### Page excerpt:
5 Things You’re Not Doing that Will Hurt Your Retail Sales
In his work as a retail consultant, Bob Phibbs (The Retail Doctor) has observed some obvious points that many retailers seem oblivious to. These retailers ask him over and over how to attract more customers and make more sales, while Phibbs marvels at how they don’t see the “elephant in the room.”
Let’s take, for example, the canned—and oft-abused—expression, “Can I help you?” If you don’t want to hear “No thank you, I’m just looking” in response, the obvious solution is to NOT ask that question.
In other words, if you want to make a change in your business, you must stop doing the things that are clearly holding you back.
Here are 5 things The Retail Doctor advises you to focus on if you want to grow your retail sales:
5 Things You’re Not Doing That Hurt Retail Sales
1. You’re NOT Consistent With Your Sales Process
Whether it results from poor hiring, lack of training, or an assumption that if people want something they’ll simply ask, employees often leave shoppers on the floor waiting…waiting for someone to talk to them…waiting for someone to help them find a product…waiting to be checked out.
“When you have a consistent sales process, like a good script, everyone understands the plot and exactly how to get to the happy ending of a purchase.”
Source: The Retail Doctor
Establishing a sales process will give your employees a set of steps and actions that must be completed to close deals and make sales. Your sales process should be based on customer needs, the market, and company goals.
Regardless of your business type or size, you must have a sales process to succeed. When your sales process works according to company objectives, customer shopping goals, and the needs of the market, an increase in revenue will follow.
2. You’re NOT Presenting Product Features Correctly
“Unless your shoppers are engineers, facts are boring to most of them,” says The Retail Doctor. “When you lead with just long lists of facts about the product, you lose most shoppers’ interest right off the bat.”
“Customers don’t want to buy something because of what it is and what it does. This is far too logical and makes the very big assumption that your customers will figure out for themselves that your product will solve their problem.”
Source: Catherine Langman
Listing off features and benefits offers zero value to your customers because their main concern is how to solve their own problem or need. When your focus is truly on your customer—not your own agenda—it’s easier to see their perspective and help them find products that will improve their lives.
3. You’re Not Acting Like a Human
The world is full of retailers who act like emotionless robots, with no soul, no point of view, and no passion. “Shoppers, especially Millennials, are looking for a brand and a person who is authentic,” says The Retail Doctor.
People love to buy from businesses that share their values. So start sharing your passions and interests with them. By way of example, you might tell people how you opened your store because you wanted to give people a place to enjoy the association of like-minded folks who are dedicated to helping each other—and the community—stay healthy with your all natural products.
Today’s shoppers are very focused on social responsibility and how to make the world a better place. When you make your values part of your sales process, it will help you connect with customers on a deeper—and more human—level.
4. You’re Not Painting a Picture
In the world of marketing, PERCEPTION is nine 10ths of reality.
That’s the word from Catherine Langman, who goes on to say that telling stories helps customers relate to your brand or product.

Recorded data
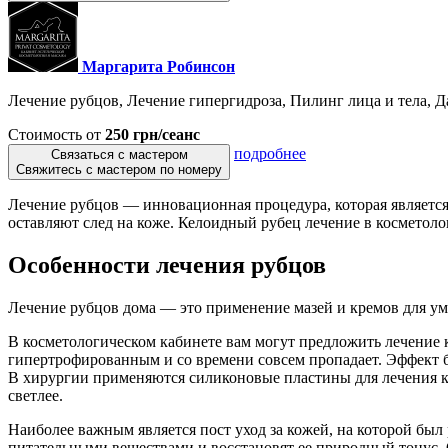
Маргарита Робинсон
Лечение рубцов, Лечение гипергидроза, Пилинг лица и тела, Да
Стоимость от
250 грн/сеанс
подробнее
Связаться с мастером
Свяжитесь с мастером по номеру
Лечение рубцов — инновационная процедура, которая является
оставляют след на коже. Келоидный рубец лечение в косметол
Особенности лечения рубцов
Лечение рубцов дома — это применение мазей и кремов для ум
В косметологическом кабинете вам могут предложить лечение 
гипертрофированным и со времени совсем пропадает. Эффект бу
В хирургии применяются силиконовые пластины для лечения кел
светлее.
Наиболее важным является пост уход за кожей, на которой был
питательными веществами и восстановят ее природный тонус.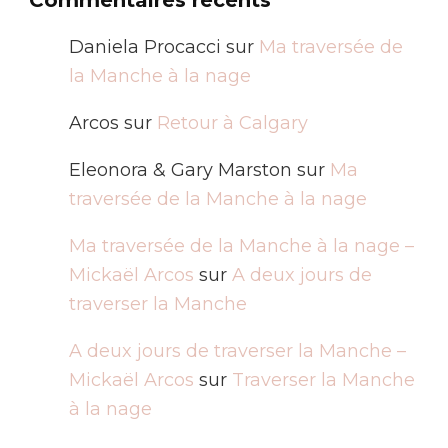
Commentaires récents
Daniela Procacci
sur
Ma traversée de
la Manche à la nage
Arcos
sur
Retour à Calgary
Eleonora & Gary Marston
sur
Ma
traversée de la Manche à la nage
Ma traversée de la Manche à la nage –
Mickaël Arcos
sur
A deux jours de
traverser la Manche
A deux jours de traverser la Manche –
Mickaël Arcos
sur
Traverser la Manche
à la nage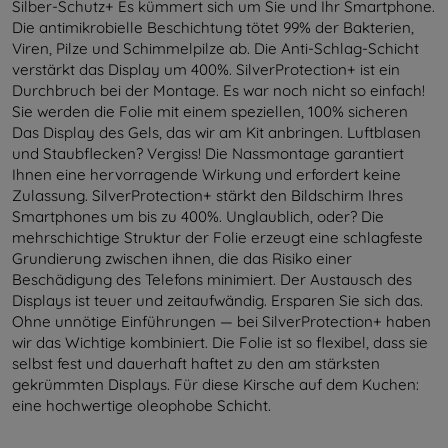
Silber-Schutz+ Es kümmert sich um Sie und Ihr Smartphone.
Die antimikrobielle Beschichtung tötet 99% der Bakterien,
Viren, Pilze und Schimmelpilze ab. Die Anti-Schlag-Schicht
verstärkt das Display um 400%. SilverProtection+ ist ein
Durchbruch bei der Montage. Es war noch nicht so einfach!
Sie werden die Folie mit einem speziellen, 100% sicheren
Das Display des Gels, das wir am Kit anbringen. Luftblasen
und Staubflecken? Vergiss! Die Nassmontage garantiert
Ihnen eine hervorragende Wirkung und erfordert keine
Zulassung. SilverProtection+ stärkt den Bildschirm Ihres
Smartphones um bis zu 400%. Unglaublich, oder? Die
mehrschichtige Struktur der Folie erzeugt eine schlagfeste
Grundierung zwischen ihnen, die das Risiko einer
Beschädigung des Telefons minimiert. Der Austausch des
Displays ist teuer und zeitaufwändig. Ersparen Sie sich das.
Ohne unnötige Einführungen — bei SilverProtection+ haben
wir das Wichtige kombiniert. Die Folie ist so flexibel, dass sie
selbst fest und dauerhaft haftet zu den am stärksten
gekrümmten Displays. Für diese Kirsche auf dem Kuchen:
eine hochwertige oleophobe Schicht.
---
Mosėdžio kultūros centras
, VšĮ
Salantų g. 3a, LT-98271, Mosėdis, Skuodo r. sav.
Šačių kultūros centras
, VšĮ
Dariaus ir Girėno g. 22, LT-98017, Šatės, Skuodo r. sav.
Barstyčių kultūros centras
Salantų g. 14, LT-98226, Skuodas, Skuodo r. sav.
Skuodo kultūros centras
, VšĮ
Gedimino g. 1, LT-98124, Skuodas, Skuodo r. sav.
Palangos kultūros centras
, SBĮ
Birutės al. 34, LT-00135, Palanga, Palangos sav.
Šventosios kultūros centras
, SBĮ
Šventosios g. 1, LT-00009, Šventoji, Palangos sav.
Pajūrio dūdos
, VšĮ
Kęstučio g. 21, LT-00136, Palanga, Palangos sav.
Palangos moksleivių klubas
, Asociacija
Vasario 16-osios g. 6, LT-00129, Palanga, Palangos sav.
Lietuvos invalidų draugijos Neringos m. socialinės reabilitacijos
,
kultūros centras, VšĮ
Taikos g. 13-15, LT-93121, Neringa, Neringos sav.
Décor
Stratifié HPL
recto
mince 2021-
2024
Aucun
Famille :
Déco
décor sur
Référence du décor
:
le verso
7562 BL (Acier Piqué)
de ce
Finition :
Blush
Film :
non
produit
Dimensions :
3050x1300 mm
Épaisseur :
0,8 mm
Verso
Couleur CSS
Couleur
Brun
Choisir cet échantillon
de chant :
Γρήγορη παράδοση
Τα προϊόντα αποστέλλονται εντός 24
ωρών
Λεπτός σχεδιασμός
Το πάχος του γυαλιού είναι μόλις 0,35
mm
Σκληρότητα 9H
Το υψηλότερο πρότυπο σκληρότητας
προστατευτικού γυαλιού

### Assignment:
Using the retail sales article, decide whether each statement agrees with it: (a) a sales process should be based on customer needs, the market, and company goals; (b) facts are boring to most shoppers, engineers included; (c) in marketing, perception is half of reality. Answer yes or no for each and quote the deciding words. The recorded data is separate from the text and is provided as its own material.

### Written solution:
(a) Yes: "Your sales process should be based on customer needs, the market, and company goals."
(b) No: "Unless your shoppers are engineers, facts are boring to most of them"
(c) No: "In the world of marketing, PERCEPTION is nine 10ths of reality."